Je suis partie de chez moi très en avance… Il faisait beau, j’avais envie de marcher, j’ai emprunté le boulevard des Invalides… et j’ai trouvé ça drôle comme coïncidence.

En face du ministère, le collectif « Pas de bébés à la consigne » manifestait pour une réforme des modes d’accueil des jeunes enfants. Effectifs supplémentaires, qualification des professionnels, amélioration de la formation, financement… J’étais ici pour les plus âgés, ils étaient là pour les plus jeunes, mais au fond nous voulions la même chose.

Je suis entrée dans le ministère. Portique de sécurité, badge, vestiaire.

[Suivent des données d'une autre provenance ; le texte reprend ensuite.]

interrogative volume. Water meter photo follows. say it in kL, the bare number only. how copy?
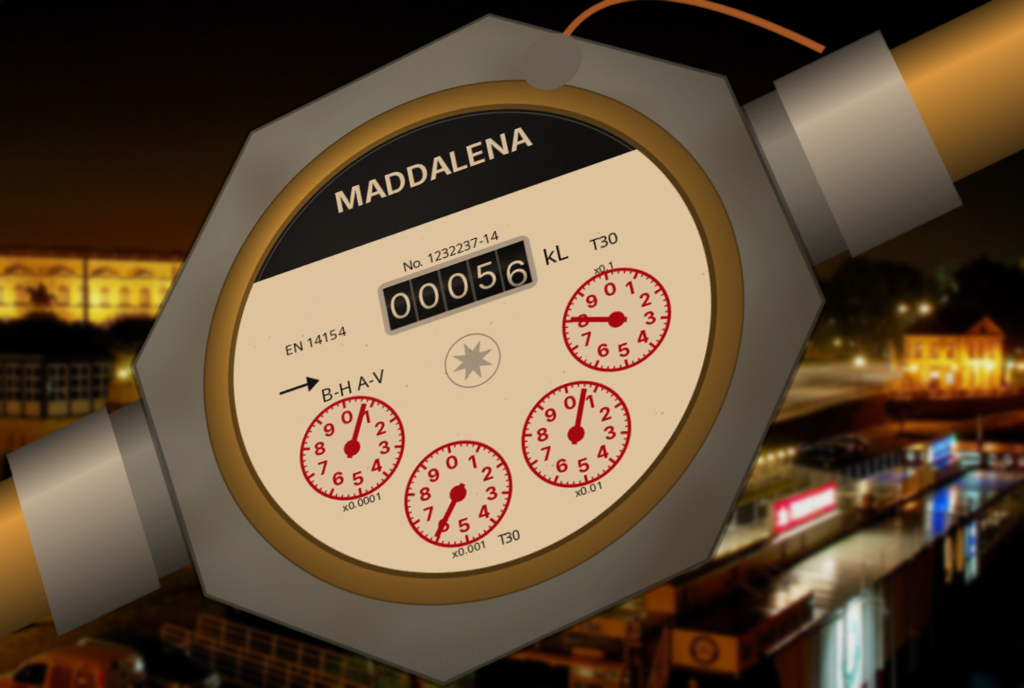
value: 55.8060
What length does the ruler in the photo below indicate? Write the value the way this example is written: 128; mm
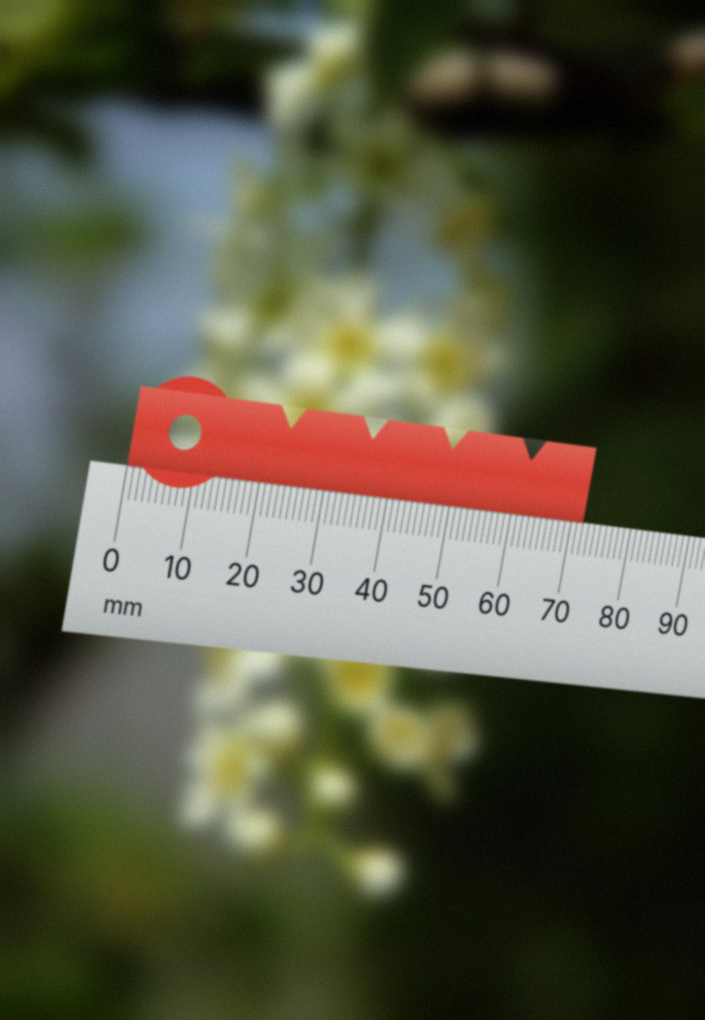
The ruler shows 72; mm
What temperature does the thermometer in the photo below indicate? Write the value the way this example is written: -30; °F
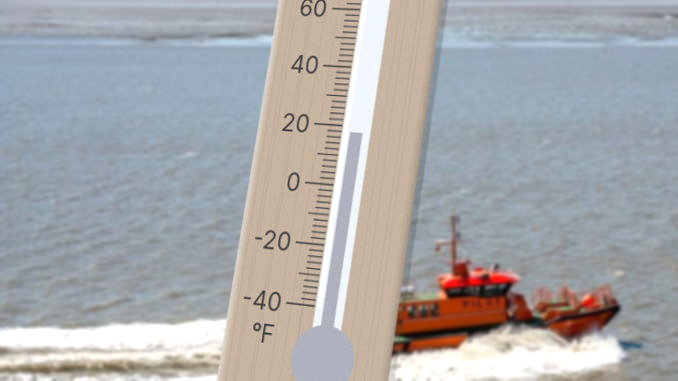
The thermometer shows 18; °F
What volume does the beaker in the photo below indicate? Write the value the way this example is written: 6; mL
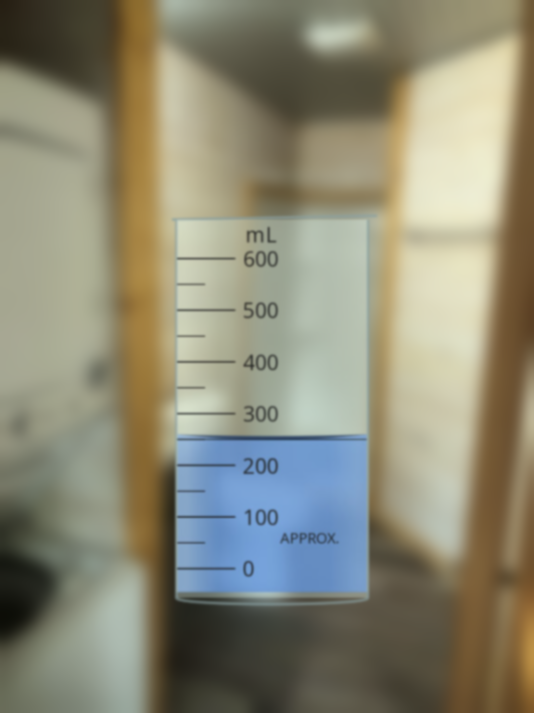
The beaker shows 250; mL
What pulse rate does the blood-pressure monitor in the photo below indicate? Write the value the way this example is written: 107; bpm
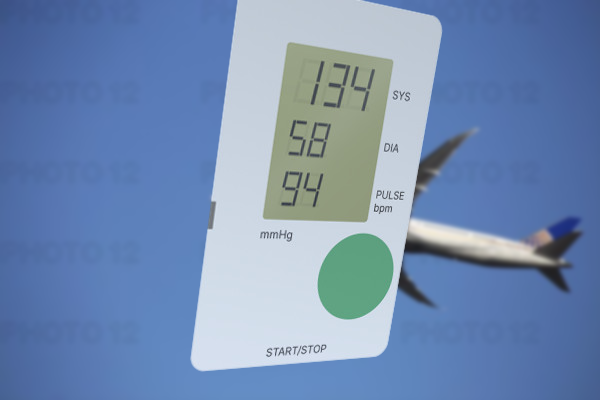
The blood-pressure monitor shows 94; bpm
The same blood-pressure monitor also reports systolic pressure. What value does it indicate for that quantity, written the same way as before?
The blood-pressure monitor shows 134; mmHg
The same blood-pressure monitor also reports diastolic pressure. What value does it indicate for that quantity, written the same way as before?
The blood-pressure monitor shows 58; mmHg
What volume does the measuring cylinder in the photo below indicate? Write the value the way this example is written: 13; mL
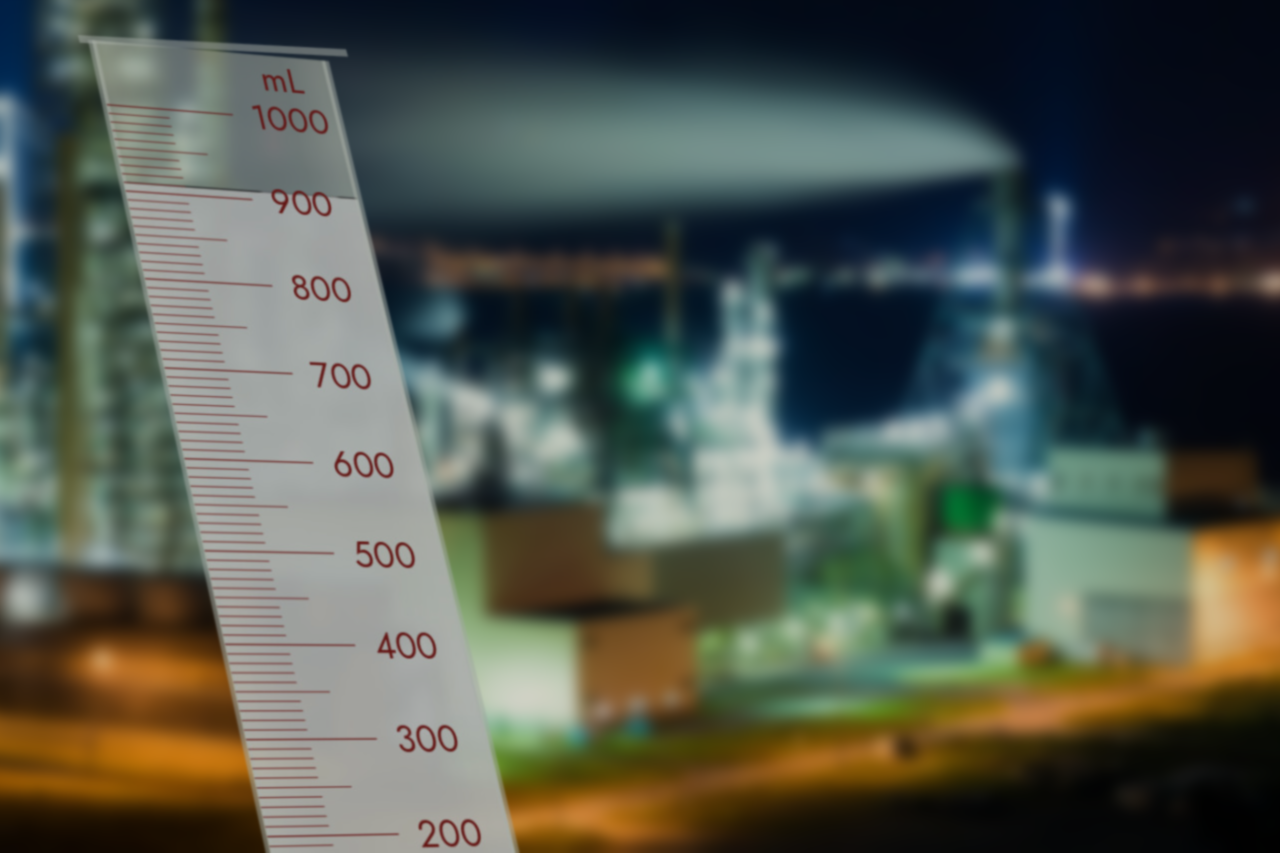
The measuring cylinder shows 910; mL
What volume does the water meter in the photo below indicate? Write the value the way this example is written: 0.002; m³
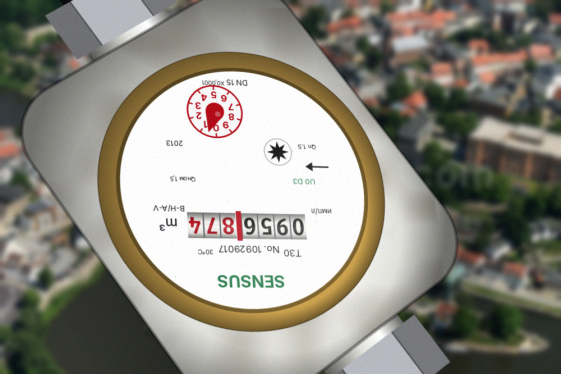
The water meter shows 956.8740; m³
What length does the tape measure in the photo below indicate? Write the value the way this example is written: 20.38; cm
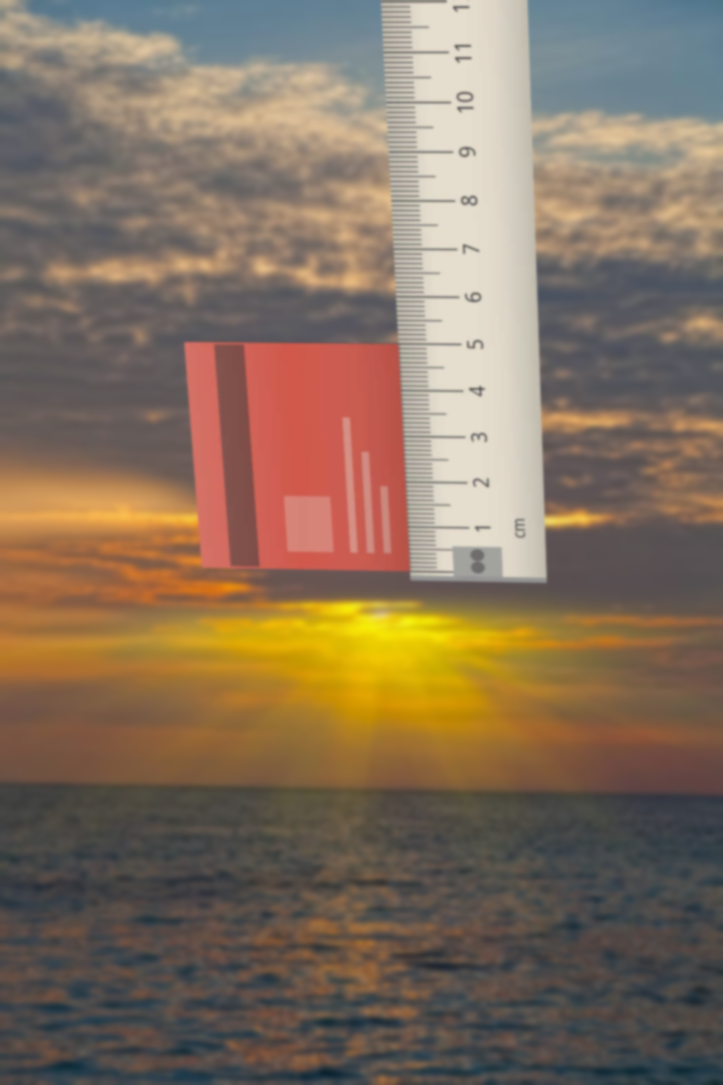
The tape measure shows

Un peu à l’écart, avec mon mini-gobelet de café ministériel et ma mini-chocolatine, j’ai observé les gens autour de moi : ceux qui souriaient, ceux qui semblaient inquiets, ceux qui étaient bien habillés… Toutes sortes de gens. Avec mes éternelles chaussures roses, je faisais un peu tache dans ce décor feutré. Mais au fond, qui se soucie des vieilles chaussures d’une quadragénaire anonyme ?

Et puis, je suis entrée dans l’amphithéâtre. J’ai attendu. Et j’ai entendu.

Les experts, le journaliste, la table ronde des parlementaires. Tiens tiens, quatre femmes pour un homme… la solidarité serait-elle une histoire de femmes ?

Il y a eu les mots difficiles : solitude, dépendance, culpabilisation…

Il y a eu les chiffres de la concertation : 415 000 contributions en ligne, 10 ateliers techniques, 54 entretiens individuels. Là, je me suis un peu redressée sur mon siège. Moi, Florence, petit caillou de rien du tout, j’ai fait partie de ces entretiens. Un petit caillou sur le chemin. Un caillou dans la chaussure (rose), ou dans la poche (trouée). Un caillou parmi d’autres, avec des milliers d’autres cailloux. Humble caillou, comme disait León Felipe.

Et, pour finir, 175 propositions.

Et puis, Agnès Buzyn est entrée en scène. Des annonces, des projets : solidarité nationale pour la perte d’autonomie, revalorisation des métiers du grand âge, grand débat…

Et cette conclusion, simple et belle : « La vie vaut la peine d’être vécue jusqu’au bout. »

Oui. De la naissance à la mort, de la petite enfance au grand âge, vivre est précieux.

Statistiquement, je suis à la moitié de ma vie. Physiquement, mes plus belles années sont derrière moi. Il y a dix ans, je tenais debout sur un cheval au galop. Il y a vingt ans, je virevoltais au-dessus des montagnes en planeur. Il y a trente ans, j’enchaînais rondades et saltos.

Et maintenant ? Et demain ?

Serai-je seulement encore capable de courir après un train dans dix ans ?

Pourrai-je encore lire les petites lignes des notices dans vingt ans ?

Saurai-je encore sortir seule de mon lit dans trente ans ?

Pourrai-je encore profiter de la vie dans quarante ans ?

Et, si je ne peux plus faire tout cela, aurai-je la chance d’avoir une présence bienveillante à mes côtés pour m’y aider ? Serai-je obligée de choisir entre une solitude contrainte et une vie en collectivité subie ?

Je veux vieillir en vie et vivre mes envies. Sans peur et sans reproche.